Tesla Just Hired a Famous Apple Programmer to Run Autopilot
Tesla has snapped up one of tech’s best minds to front its autopilot efforts. Chris Lattner, who until recently was senior director of Apple’s developer tools department, was announced on Tuesday as Tesla’s new vice president of autopilot software.
Lattner has an impressive resumé. He first joined Apple back in 2005 as a senior compiler engineer and tech lead, rising up the ranks to reach senior director in September 2011. In 2010, Lattner started development of what is possibly his greatest achievement: Swift, a new programming language designed to for developing apps on both Apple platforms and Linux. Its launch at the company’s Worldwide Developer Conference in 2014 stunned developers, who had no idea Apple had spent the past four years designing a modern language.

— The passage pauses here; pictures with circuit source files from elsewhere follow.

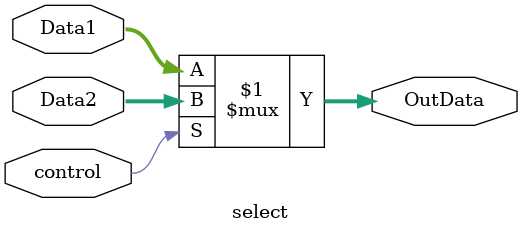
<source format=v>
module select(
	input [31:0] Data1,
	input [31:0] Data2,
	input control,
	output [31:0] OutData
);
	assign OutData=control?Data2:Data1;
endmodule
</source>
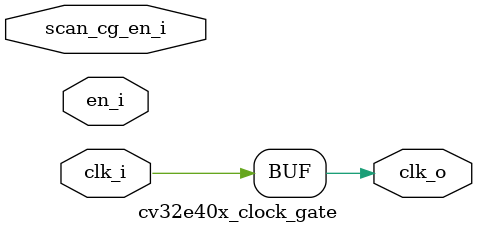
<source format=sv>



//This is a module removing the clock gate.  TODO: Implement a gated clock valid for FPGA synthesis

module cv32e40x_clock_gate
#(
  parameter LIB = 0
  )
(
    input  logic clk_i,
    input  logic en_i,
    input  logic scan_cg_en_i,
    output logic clk_o
  );

  assign clk_o = clk_i;

endmodule // cv32e40x_clock_gate

</source>
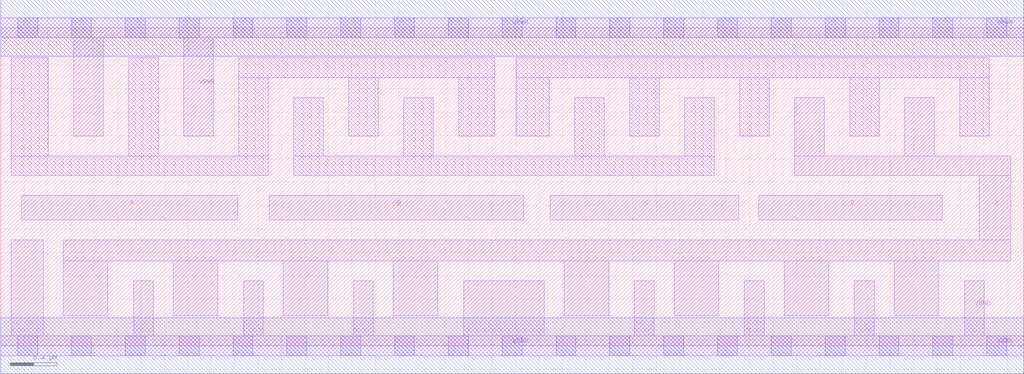
<source format=lef>
# Copyright 2020 The SkyWater PDK Authors
#
# Licensed under the Apache License, Version 2.0 (the "License");
# you may not use this file except in compliance with the License.
# You may obtain a copy of the License at
#
#     https://www.apache.org/licenses/LICENSE-2.0
#
# Unless required by applicable law or agreed to in writing, software
# distributed under the License is distributed on an "AS IS" BASIS,
# WITHOUT WARRANTIES OR CONDITIONS OF ANY KIND, either express or implied.
# See the License for the specific language governing permissions and
# limitations under the License.
#
# SPDX-License-Identifier: Apache-2.0

VERSION 5.7 ;
  NAMESCASESENSITIVE ON ;
  NOWIREEXTENSIONATPIN ON ;
  DIVIDERCHAR "/" ;
  BUSBITCHARS "[]" ;
UNITS
  DATABASE MICRONS 200 ;
END UNITS
PROPERTYDEFINITIONS
  MACRO maskLayoutSubType STRING ;
  MACRO prCellType STRING ;
  MACRO originalViewName STRING ;
END PROPERTYDEFINITIONS
MACRO sky130_fd_sc_hdll__nor4_4
  CLASS CORE ;
  FOREIGN sky130_fd_sc_hdll__nor4_4 ;
  ORIGIN  0.000000  0.000000 ;
  SIZE  8.740000 BY  2.720000 ;
  SYMMETRY X Y R90 ;
  SITE unithd ;
  PIN A
    ANTENNAGATEAREA  1.110000 ;
    DIRECTION INPUT ;
    USE SIGNAL ;
    PORT
      LAYER li1 ;
        RECT 0.180000 1.075000 2.025000 1.285000 ;
    END
  END A
  PIN B
    ANTENNAGATEAREA  1.110000 ;
    DIRECTION INPUT ;
    USE SIGNAL ;
    PORT
      LAYER li1 ;
        RECT 2.295000 1.075000 4.470000 1.285000 ;
    END
  END B
  PIN C
    ANTENNAGATEAREA  1.110000 ;
    DIRECTION INPUT ;
    USE SIGNAL ;
    PORT
      LAYER li1 ;
        RECT 4.695000 1.075000 6.305000 1.285000 ;
    END
  END C
  PIN D
    ANTENNAGATEAREA  1.110000 ;
    DIRECTION INPUT ;
    USE SIGNAL ;
    PORT
      LAYER li1 ;
        RECT 6.475000 1.075000 8.045000 1.285000 ;
    END
  END D
  PIN Y
    ANTENNADIFFAREA  2.374000 ;
    DIRECTION OUTPUT ;
    USE SIGNAL ;
    PORT
      LAYER li1 ;
        RECT 0.535000 0.255000 0.915000 0.725000 ;
        RECT 0.535000 0.725000 8.630000 0.905000 ;
        RECT 1.475000 0.255000 1.855000 0.725000 ;
        RECT 2.415000 0.255000 2.795000 0.725000 ;
        RECT 3.355000 0.255000 3.735000 0.725000 ;
        RECT 4.815000 0.255000 5.195000 0.725000 ;
        RECT 5.755000 0.255000 6.135000 0.725000 ;
        RECT 6.695000 0.255000 7.075000 0.725000 ;
        RECT 6.785000 1.455000 8.630000 1.625000 ;
        RECT 6.785000 1.625000 7.035000 2.125000 ;
        RECT 7.635000 0.255000 8.015000 0.725000 ;
        RECT 7.725000 1.625000 7.975000 2.125000 ;
        RECT 8.360000 0.905000 8.630000 1.455000 ;
    END
  END Y
  PIN VGND
    DIRECTION INOUT ;
    USE GROUND ;
    PORT
      LAYER li1 ;
        RECT 0.000000 -0.085000 8.740000 0.085000 ;
        RECT 0.090000  0.085000 0.365000 0.905000 ;
        RECT 1.135000  0.085000 1.305000 0.555000 ;
        RECT 2.075000  0.085000 2.245000 0.555000 ;
        RECT 3.015000  0.085000 3.185000 0.555000 ;
        RECT 3.955000  0.085000 4.645000 0.555000 ;
        RECT 5.415000  0.085000 5.585000 0.555000 ;
        RECT 6.355000  0.085000 6.525000 0.555000 ;
        RECT 7.295000  0.085000 7.465000 0.555000 ;
        RECT 8.235000  0.085000 8.405000 0.555000 ;
      LAYER mcon ;
        RECT 0.145000 -0.085000 0.315000 0.085000 ;
        RECT 0.605000 -0.085000 0.775000 0.085000 ;
        RECT 1.065000 -0.085000 1.235000 0.085000 ;
        RECT 1.525000 -0.085000 1.695000 0.085000 ;
        RECT 1.985000 -0.085000 2.155000 0.085000 ;
        RECT 2.445000 -0.085000 2.615000 0.085000 ;
        RECT 2.905000 -0.085000 3.075000 0.085000 ;
        RECT 3.365000 -0.085000 3.535000 0.085000 ;
        RECT 3.825000 -0.085000 3.995000 0.085000 ;
        RECT 4.285000 -0.085000 4.455000 0.085000 ;
        RECT 4.745000 -0.085000 4.915000 0.085000 ;
        RECT 5.205000 -0.085000 5.375000 0.085000 ;
        RECT 5.665000 -0.085000 5.835000 0.085000 ;
        RECT 6.125000 -0.085000 6.295000 0.085000 ;
        RECT 6.585000 -0.085000 6.755000 0.085000 ;
        RECT 7.045000 -0.085000 7.215000 0.085000 ;
        RECT 7.505000 -0.085000 7.675000 0.085000 ;
        RECT 7.965000 -0.085000 8.135000 0.085000 ;
        RECT 8.425000 -0.085000 8.595000 0.085000 ;
      LAYER met1 ;
        RECT 0.000000 -0.240000 8.740000 0.240000 ;
    END
  END VGND
  PIN VPWR
    DIRECTION INOUT ;
    USE POWER ;
    PORT
      LAYER li1 ;
        RECT 0.000000 2.635000 8.740000 2.805000 ;
        RECT 0.625000 1.795000 0.875000 2.635000 ;
        RECT 1.565000 1.795000 1.815000 2.635000 ;
      LAYER mcon ;
        RECT 0.145000 2.635000 0.315000 2.805000 ;
        RECT 0.605000 2.635000 0.775000 2.805000 ;
        RECT 1.065000 2.635000 1.235000 2.805000 ;
        RECT 1.525000 2.635000 1.695000 2.805000 ;
        RECT 1.985000 2.635000 2.155000 2.805000 ;
        RECT 2.445000 2.635000 2.615000 2.805000 ;
        RECT 2.905000 2.635000 3.075000 2.805000 ;
        RECT 3.365000 2.635000 3.535000 2.805000 ;
        RECT 3.825000 2.635000 3.995000 2.805000 ;
        RECT 4.285000 2.635000 4.455000 2.805000 ;
        RECT 4.745000 2.635000 4.915000 2.805000 ;
        RECT 5.205000 2.635000 5.375000 2.805000 ;
        RECT 5.665000 2.635000 5.835000 2.805000 ;
        RECT 6.125000 2.635000 6.295000 2.805000 ;
        RECT 6.585000 2.635000 6.755000 2.805000 ;
        RECT 7.045000 2.635000 7.215000 2.805000 ;
        RECT 7.505000 2.635000 7.675000 2.805000 ;
        RECT 7.965000 2.635000 8.135000 2.805000 ;
        RECT 8.425000 2.635000 8.595000 2.805000 ;
      LAYER met1 ;
        RECT 0.000000 2.480000 8.740000 2.960000 ;
    END
  END VPWR
  OBS
    LAYER li1 ;
      RECT 0.090000 1.455000 2.285000 1.625000 ;
      RECT 0.090000 1.625000 0.405000 2.465000 ;
      RECT 1.095000 1.625000 1.345000 2.465000 ;
      RECT 2.035000 1.625000 2.285000 2.295000 ;
      RECT 2.035000 2.295000 4.220000 2.465000 ;
      RECT 2.505000 1.455000 6.095000 1.625000 ;
      RECT 2.505000 1.625000 2.755000 2.125000 ;
      RECT 2.975000 1.795000 3.225000 2.295000 ;
      RECT 3.445000 1.625000 3.695000 2.125000 ;
      RECT 3.915000 1.795000 4.220000 2.295000 ;
      RECT 4.405000 1.795000 4.685000 2.295000 ;
      RECT 4.405000 2.295000 8.445000 2.465000 ;
      RECT 4.905000 1.625000 5.155000 2.125000 ;
      RECT 5.375000 1.795000 5.625000 2.295000 ;
      RECT 5.845000 1.625000 6.095000 2.125000 ;
      RECT 6.315000 1.795000 6.565000 2.295000 ;
      RECT 7.255000 1.795000 7.505000 2.295000 ;
      RECT 8.195000 1.795000 8.445000 2.295000 ;
  END
  PROPERTY maskLayoutSubType "abstract" ;
  PROPERTY prCellType "standard" ;
  PROPERTY originalViewName "layout" ;
END sky130_fd_sc_hdll__nor4_4

</source>
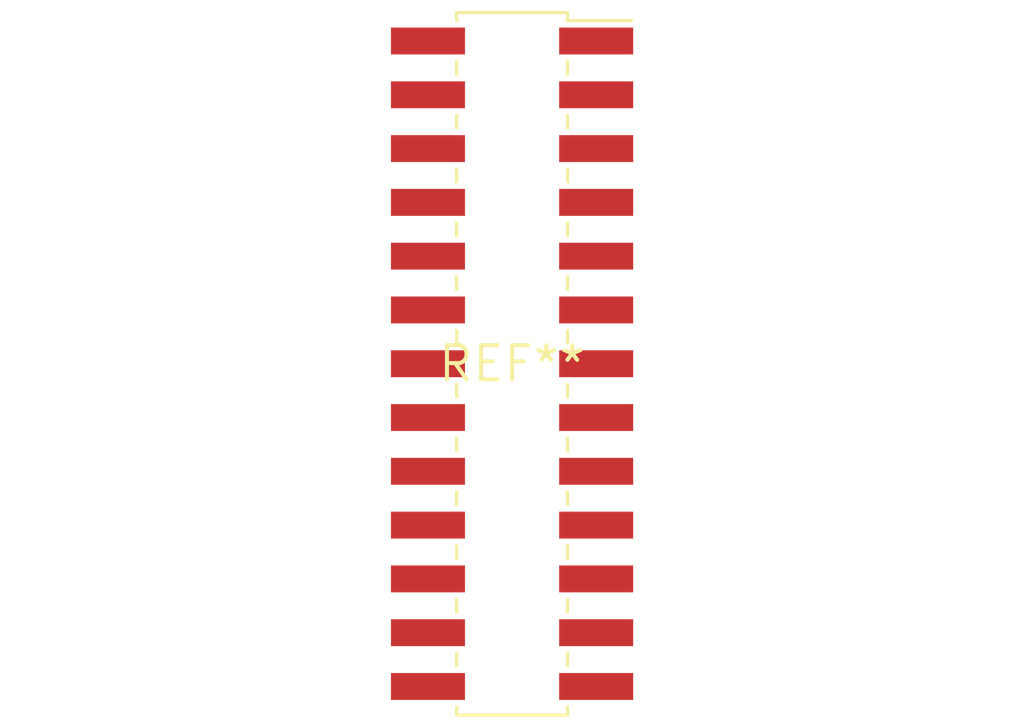
<source format=kicad_pcb>
(kicad_pcb (version 20240108) (generator pcbnew)

  (general
    (thickness 1.6)
  )

  (paper "A4")
  (layers
    (0 "F.Cu" signal)
    (31 "B.Cu" signal)
    (32 "B.Adhes" user "B.Adhesive")
    (33 "F.Adhes" user "F.Adhesive")
    (34 "B.Paste" user)
    (35 "F.Paste" user)
    (36 "B.SilkS" user "B.Silkscreen")
    (37 "F.SilkS" user "F.Silkscreen")
    (38 "B.Mask" user)
    (39 "F.Mask" user)
    (40 "Dwgs.User" user "User.Drawings")
    (41 "Cmts.User" user "User.Comments")
    (42 "Eco1.User" user "User.Eco1")
    (43 "Eco2.User" user "User.Eco2")
    (44 "Edge.Cuts" user)
    (45 "Margin" user)
    (46 "B.CrtYd" user "B.Courtyard")
    (47 "F.CrtYd" user "F.Courtyard")
    (48 "B.Fab" user)
    (49 "F.Fab" user)
    (50 "User.1" user)
    (51 "User.2" user)
    (52 "User.3" user)
    (53 "User.4" user)
    (54 "User.5" user)
    (55 "User.6" user)
    (56 "User.7" user)
    (57 "User.8" user)
    (58 "User.9" user)
  )

  (setup
    (pad_to_mask_clearance 0)
    (pcbplotparams
      (layerselection 0x00010fc_ffffffff)
      (plot_on_all_layers_selection 0x0000000_00000000)
      (disableapertmacros false)
      (usegerberextensions false)
      (usegerberattributes false)
      (usegerberadvancedattributes false)
      (creategerberjobfile false)
      (dashed_line_dash_ratio 12.000000)
      (dashed_line_gap_ratio 3.000000)
      (svgprecision 4)
      (plotframeref false)
      (viasonmask false)
      (mode 1)
      (useauxorigin false)
      (hpglpennumber 1)
      (hpglpenspeed 20)
      (hpglpendiameter 15.000000)
      (dxfpolygonmode false)
      (dxfimperialunits false)
      (dxfusepcbnewfont false)
      (psnegative false)
      (psa4output false)
      (plotreference false)
      (plotvalue false)
      (plotinvisibletext false)
      (sketchpadsonfab false)
      (subtractmaskfromsilk false)
      (outputformat 1)
      (mirror false)
      (drillshape 1)
      (scaleselection 1)
      (outputdirectory "")
    )
  )

  (net 0 "")

  (footprint "PinSocket_2x13_P2.00mm_Vertical_SMD" (layer "F.Cu") (at 0 0))

)

</source>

“This is a “holy shit!” hiring by Tesla,” Apple blogger John Gruber said on Tuesday. “A year or two ago it felt like Apple was gunning for Tesla’s lead in electric cars. Now, it feels like Apple is out of the car game, and Tesla is gunning for Apple’s lead in computing. You can’t overstate what a star Chris Lattner is.”
It’s easy to see why Tesla would need a mind like Lattner’s. The company is working hard to enable autonomous driving in its recently-launched Hardware 2 Tesla vehicles. Tesla has publicly stated it aims to achieve autonomous cross-country road trips by the end of the year. It’s a big task, as industry peers believe 2020 is a more realistic timeframe, but Lattner could give the team a boost in reaching their target.
“Tesla’s approach to building an autonomy platform is focused on high compute efficiency machine learning,” Musk said on Tuesday. “Primarily vision w radar & sonar.”
Ted Kremenek, currently senior manager of languages and runtime, will take over from Lattner as head of Swift. Lattner will take over from Jinnah Hosein, SpaceX’s vice president of software, who will now return to serving full-time in his role at SpaceX.